The artificial assembly of the bacterial flagellar motor switch complex (#359)

Lorraine Ganuelas 1 , Emeline Vernhes 1 , Richard Berry 2 , Andrew Tuberfield 2 , Keiichi Namba 3 , Cy Jeffries 4 , Lawrence Lee 1
  1. Victor Chang Cardiac Research Institute, Darlinghurst, NSW, Australia
  2. Department of Physics, University of Oxford, Oxfordshire, UK
  3. Graduate School of Frontier Biosciences, Osaka University, Osaka, Japan
  4. European Molecular Biology Laboratory, Hamburg, Germany

The bacterial flagellar motor (BFM) is an 11 MDa superstructure that powers the rotation of long, helical flagellar filaments, allowing bacteria to swim through viscous media1 . A 45 nm cytosolic protein ring (C-ring) known as the switch complex, forms the heart of the BFM as it can convert cation flux into mechanical rotation up to speeds of 1700 Hz and can make the motor change speed, stop and change direction in milliseconds in response to its chemical environment2 3 4 . The switch complex is composed of dozens of copies of proteins, FliG, FliM and FliN, which assemble into a series of stacked rings on top of a transmembrane structural scaffold (MS-ring), which is composed of multiple copies of the protein, FliF.

Due to being a large, highly dynamic membrane protein complex, which cannot be readily dissembled or manipulated, there are currently a limited number of ways of studying the structure and function of its various subunits at the atomic level. Currently no-one has been able to provide a complete picture of the BFM at the atomic level, nor are the kinetics of its assembly are understood. 

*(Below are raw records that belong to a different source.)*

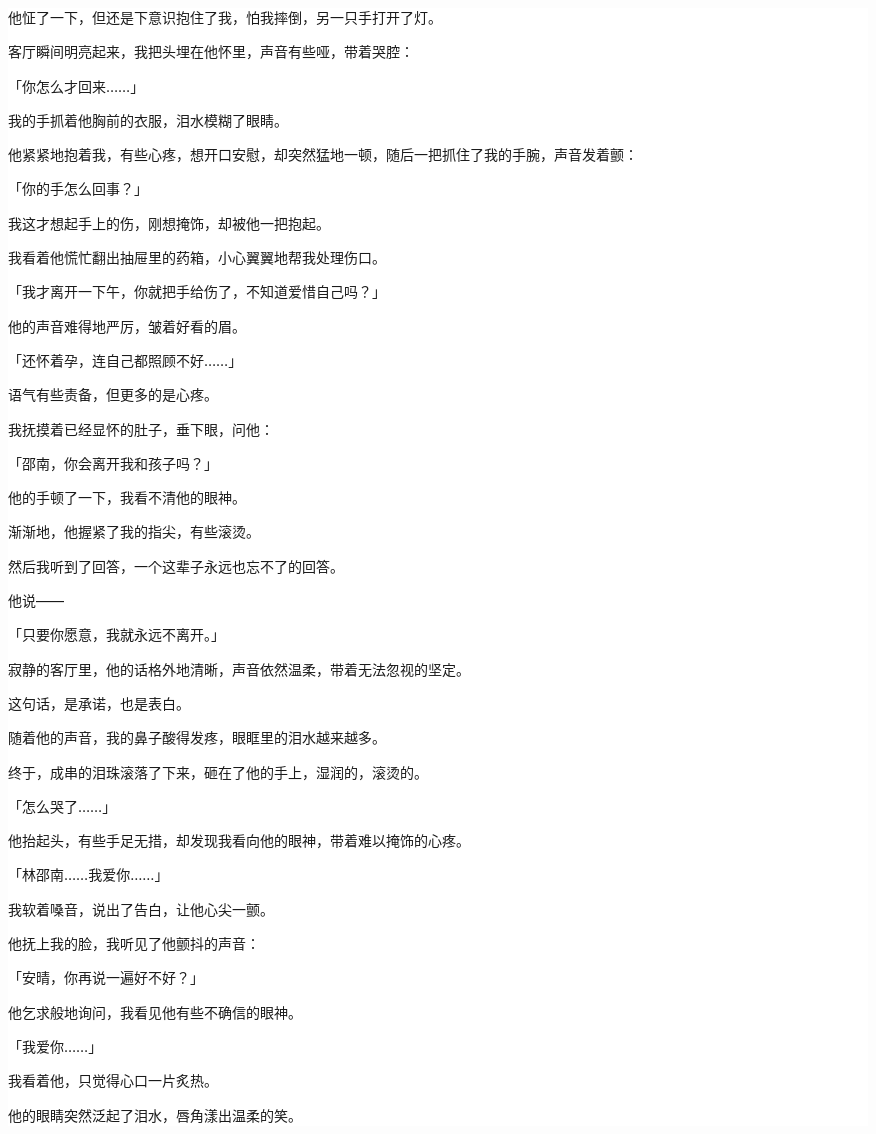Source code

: 他怔了一下，但还是下意识抱住了我，怕我摔倒，另一只手打开了灯。

客厅瞬间明亮起来，我把头埋在他怀里，声音有些哑，带着哭腔：

「你怎么才回来……」

我的手抓着他胸前的衣服，泪水模糊了眼睛。

他紧紧地抱着我，有些心疼，想开口安慰，却突然猛地一顿，随后一把抓住了我的手腕，声音发着颤：

「你的手怎么回事？」

我这才想起手上的伤，刚想掩饰，却被他一把抱起。

我看着他慌忙翻出抽屉里的药箱，小心翼翼地帮我处理伤口。

「我才离开一下午，你就把手给伤了，不知道爱惜自己吗？」

他的声音难得地严厉，皱着好看的眉。

「还怀着孕，连自己都照顾不好……」

语气有些责备，但更多的是心疼。

我抚摸着已经显怀的肚子，垂下眼，问他：

「邵南，你会离开我和孩子吗？」

他的手顿了一下，我看不清他的眼神。

渐渐地，他握紧了我的指尖，有些滚烫。

然后我听到了回答，一个这辈子永远也忘不了的回答。

他说——

「只要你愿意，我就永远不离开。」

寂静的客厅里，他的话格外地清晰，声音依然温柔，带着无法忽视的坚定。

这句话，是承诺，也是表白。

随着他的声音，我的鼻子酸得发疼，眼眶里的泪水越来越多。

终于，成串的泪珠滚落了下来，砸在了他的手上，湿润的，滚烫的。

「怎么哭了……」

他抬起头，有些手足无措，却发现我看向他的眼神，带着难以掩饰的心疼。

「林邵南……我爱你……」

我软着嗓音，说出了告白，让他心尖一颤。

他抚上我的脸，我听见了他颤抖的声音：

「安晴，你再说一遍好不好？」

他乞求般地询问，我看见他有些不确信的眼神。

「我爱你……」

我看着他，只觉得心口一片炙热。

他的眼睛突然泛起了泪水，唇角漾出温柔的笑。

We present a novel method of studying the BFM switch complex - to build it artificially using DNA-based nanoscaffolds, replacing the transmembrane MS-ring. The scaffold is functionalised with trisNi-NTA to initiate assembly of a histidine-tagged FliG ring, from which FliM and FliN rings can then assemble. Using this method has allowed us to monitor the assembly of the FliG ring using Bio-Layer Interferometry (BLI), which can provide the kinetics and stability of assembly in real-time. We believe that FliG ring assembly is cooperative, where a structural scaffold is required for the nucleation of FliG monomers to initiate oligomerisation of the FliG ring. Details of these kinetic studies will be reported.

  1. Sowa, Y. & Berry, R. M. Bacterial flagellar motor. Q. Rev. Biophys. 41, 103–132 (2008).
  2. Magariyama, Y. et al. Very fast flagellar rotation. Nature 371, 752 (1994).
  3. Bai, F. et al. Conformational spread as a mechanism for cooperativity in the bacterial flagellar switch. Science 327, 685–689 (2010).
  4. Brown, M. T., Delalez, N. J. & Armitage, J. P. Protein dynamics and mechanisms controlling the rotational behaviour of the bacterial flagellar motor. Current opinion in microbiology 14, 734–740 (2011).